As Americans contemplated a world where Communists might take over and UFOs were watching everyone, they undoubtedly were grateful for their favourite radio stars. Many of the soap operas were still on the air, and a survey in Variety showed that 8 out of 10 women chose a soap opera as her favourite show. This immediately got the critics upset about the lack of intellectual stimulation in soap operas, prompting Irna Phillips, who had been writing and creating soap operas since 1930, to defend them in a Variety opinion piece. As popular as soap operas (or 'daytime dramas,' as they were sometimes called) were, they got some competition from fans of the big money quiz shows-one listener, a housewife from Lockhaven PA, won $17,500 in cash and prizes on "Truth or Consequences" with Ralph Edwards; it was perhaps the largest prize total of any quiz show of that era.
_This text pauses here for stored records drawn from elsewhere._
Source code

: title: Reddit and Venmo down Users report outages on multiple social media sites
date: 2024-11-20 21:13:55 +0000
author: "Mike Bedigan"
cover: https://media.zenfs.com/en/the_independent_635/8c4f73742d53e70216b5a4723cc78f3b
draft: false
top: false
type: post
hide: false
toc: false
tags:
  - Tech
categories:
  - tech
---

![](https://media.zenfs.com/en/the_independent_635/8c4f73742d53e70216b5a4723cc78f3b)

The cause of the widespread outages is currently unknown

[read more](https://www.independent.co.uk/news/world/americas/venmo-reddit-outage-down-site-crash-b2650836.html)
Meanwhile, Richard Nixon was elected to his first term in the House of Representatives, and Joe McCarthy was beginning his first term in the Senate. The President's Committee on Civil Rights issued a report in late October condemning segregation and demanding that the armed forces integrate; President Truman began taking steps to make it happen. Radio was cautiously raising the subject of racism, and a few local stations in the north and the midwest offered thought-provoking public affairs programs on the subject. There still were no all-black (or Negro, the term still in common use) radio stations, but in Chicago, which had several black announcers, WJJD was about to offer an all-black soap opera, "Here Comes Tomorrow"-unfortunately, it was delayed because it couldn't find a sponsor right away, but it did get on the air eventually. There were even more changes to come, but most Americans weren't asking a lot of questions. They were busy buying a new car or moving to the suburbs or having another kid. It was 1947, and the era of sitting in front of the TV was about to begin.